== EXERCISE OBJECTIVE ==
Where the string "sessions" occurs in a line of the entries below, copy that line.
BEGIN THE RECORDS
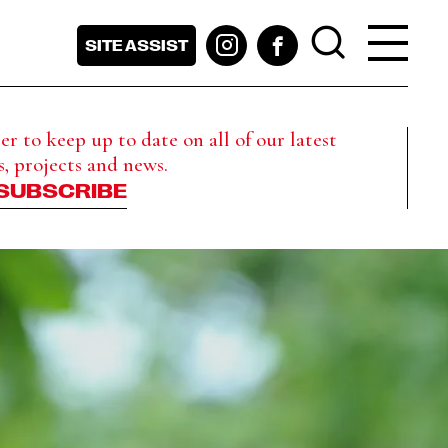
SITE ASSIST
r to keep up to date on all of our latest
s, projects and news.
SUBSCRIBE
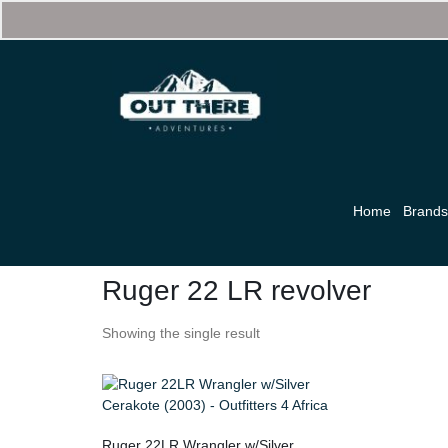
Home
Brand
Ruger 22 LR revolver
Showing the single result
Ruger 22LR Wrangler w/Silver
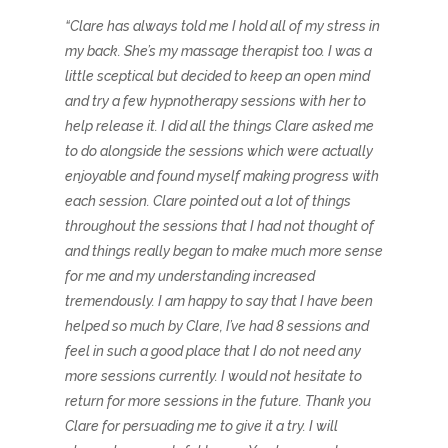
“Clare has always told me I hold all of my stress in
my back. She’s my massage therapist too. I was a
little sceptical but decided to keep an open mind
and try a few hypnotherapy sessions with her to
help release it. I did all the things Clare asked me
to do alongside the sessions which were actually
enjoyable and found myself making progress with
each session. Clare pointed out a lot of things
throughout the sessions that I had not thought of
and things really began to make much more sense
for me and my understanding increased
tremendously. I am happy to say that I have been
helped so much by Clare, I’ve had 8 sessions and
feel in such a good place that I do not need any
more sessions currently. I would not hesitate to
return for more sessions in the future. Thank you
Clare for persuading me to give it a try. I will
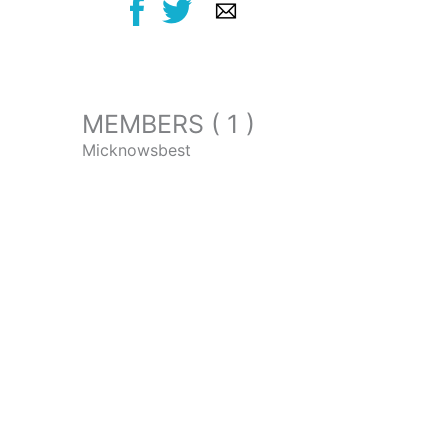
MEMBERS ( 1 )
Micknowsbest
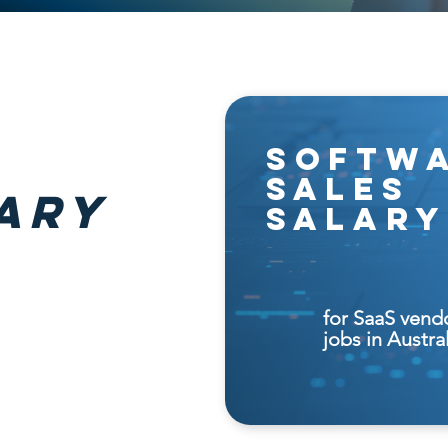
softw
sales
ary
salary
for SaaS vend
jobs in Austra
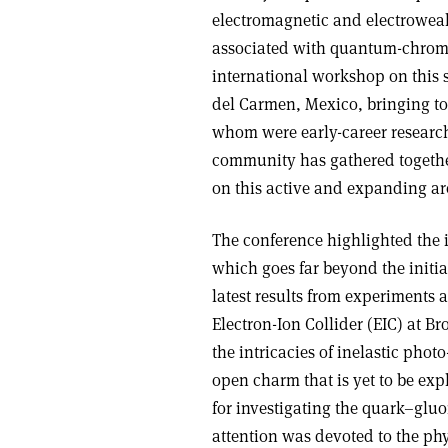
electromagnetic and electrowea
associated with quantum-chromod
international workshop on this s
del Carmen, Mexico, bringing to
whom were early-career researche
community has gathered together
on this active and expanding are
The conference highlighted the 
which goes far beyond the initia
latest results from experiments 
Electron-Ion Collider (EIC) at B
the intricacies of inelastic pho
open charm that is yet to be ex
for investigating the quark–gluon
attention was devoted to the ph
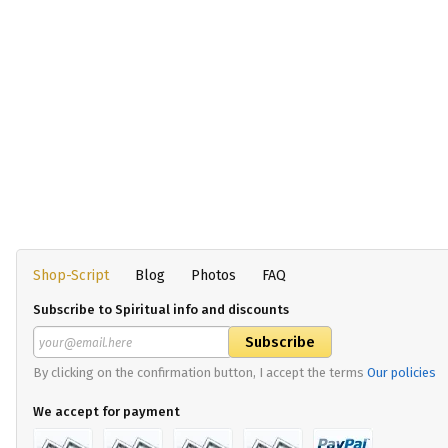
Shop-Script
Blog
Photos
FAQ
Subscribe to Spiritual info and discounts
By clicking on the confirmation button, I accept the terms
Our policies
We accept for payment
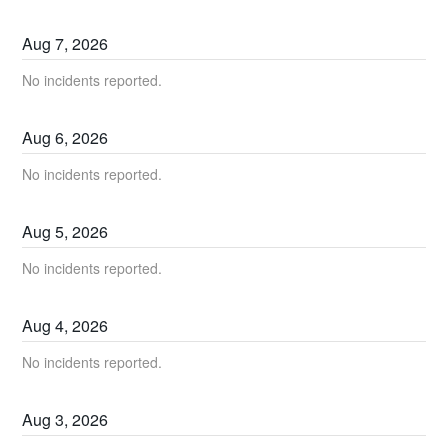
Aug
7
,
2026
No incidents reported.
Aug
6
,
2026
No incidents reported.
Aug
5
,
2026
No incidents reported.
Aug
4
,
2026
No incidents reported.
Aug
3
,
2026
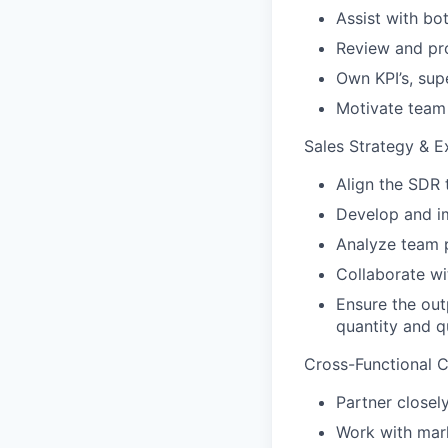
Assist with bo
Review and pro
Own KPI’s, sup
Motivate team
Sales Strategy & E
Align the SDR 
Develop and i
Analyze team 
Collaborate wi
Ensure the out
quantity and q
Cross-Functional C
Partner closel
Work with mark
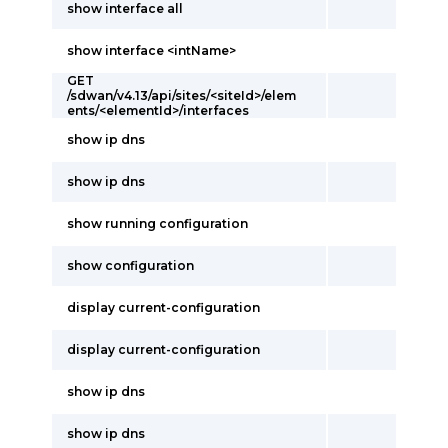
show interface all
show interface <intName>
GET
/sdwan/v4.13/api/sites/<siteId>/elem
ents/<elementId>/interfaces
show ip dns
show ip dns
show running configuration
show configuration
display current-configuration
display current-configuration
show ip dns
show ip dns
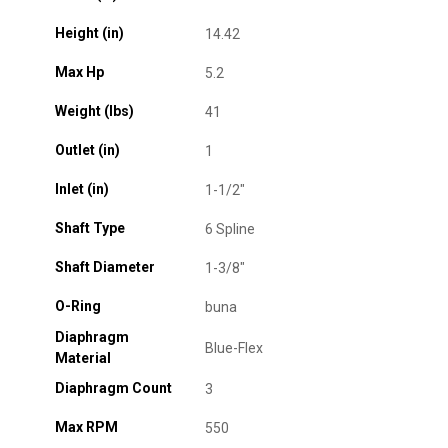
Height (in)
14.42
Max Hp
5.2
Weight (lbs)
41
Outlet (in)
1
Inlet (in)
1-1/2"
Shaft Type
6 Spline
Shaft Diameter
1-3/8"
O-Ring
buna
Diaphragm
Blue-Flex
Material
Diaphragm Count
3
Max RPM
550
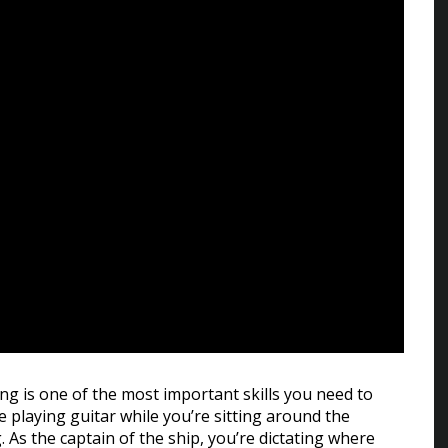
ing is one of the most important skills you need to
e playing guitar while you’re sitting around the
 As the captain of the ship, you’re dictating where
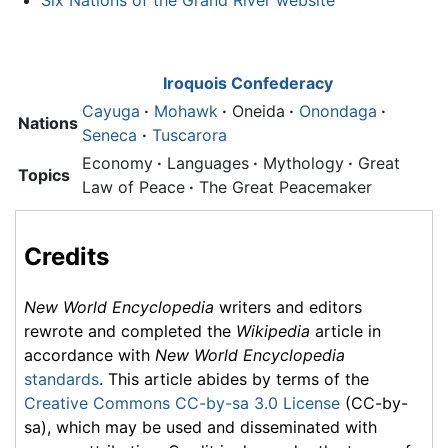
Six Nations of the Grand River website
Iroquois Confederacy
Cayuga
·
Mohawk
·
Oneida
·
Onondaga
·
Nations
Seneca
·
Tuscarora
Economy
·
Languages
·
Mythology
·
Great
Topics
Law of Peace
·
The Great Peacemaker
Credits
New World Encyclopedia
writers and editors
rewrote and completed the
Wikipedia
article in
accordance with
New World Encyclopedia
standards
. This article abides by terms of the
Creative Commons CC-by-sa 3.0 License
(CC-by-
sa), which may be used and disseminated with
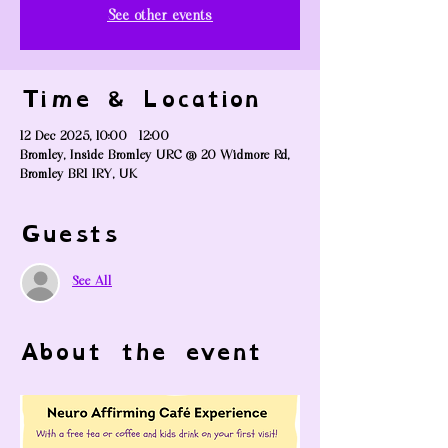
See other events
Time & Location
12 Dec 2025, 10:00 – 12:00
Bromley, Inside Bromley URC @ 20 Widmore Rd,
Bromley BR1 1RY, UK
Guests
See All
About the event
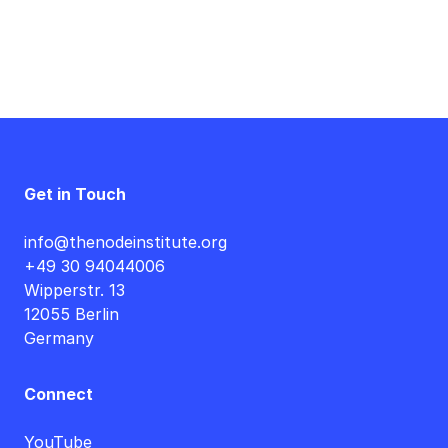
Get in Touch
info@thenodeinstitute.org
+49 30 94044006
Wipperstr. 13
12055 Berlin
Germany
Connect
YouTube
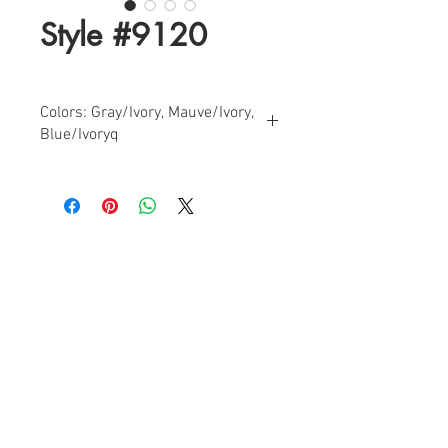
Style #9120
Colors: Gray/Ivory, Mauve/Ivory,
Blue/Ivoryq
Sizes: 0-14
Find a Retailer!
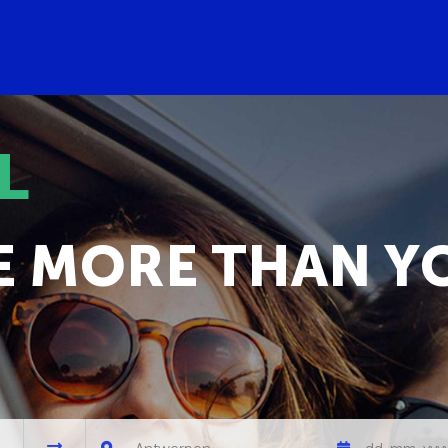
L
E MORE THAN Y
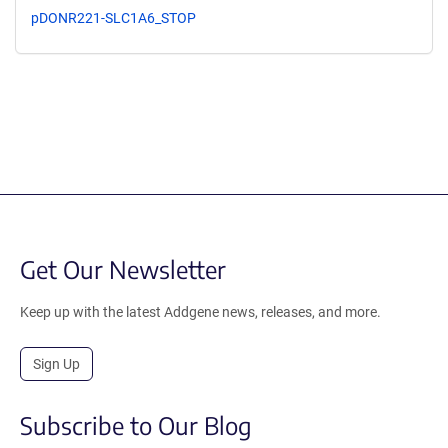
pDONR221-SLC1A6_STOP
Get Our Newsletter
Keep up with the latest Addgene news, releases, and more.
Sign Up
Subscribe to Our Blog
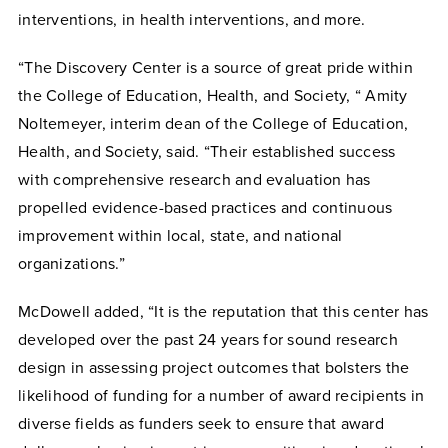
interventions, in health interventions, and more.
“The Discovery Center is a source of great pride within
the College of Education, Health, and Society, “
Amity
Noltemeyer, interim dean of the College of Education,
Health, and Society, said. “
Their established success
with comprehensive research and evaluation has
propelled evidence-based practices and continuous
improvement within local, state, and national
organizations.”
McDowell added, “It is the reputation that this center has
developed over the past 24 years for sound research
design in assessing project outcomes that bolsters the
likelihood of funding for a number of award recipients in
diverse fields as funders seek to ensure that award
END THE RECORDS
== SOLUTION TO THIS EXERCISE ==
and try a few hypnotherapy sessions with her to
to do alongside the sessions which were actually
throughout the sessions that I had not thought of
helped so much by Clare, I’ve had 8 sessions and
more sessions currently. I would not hesitate to
return for more sessions in the future. Thank you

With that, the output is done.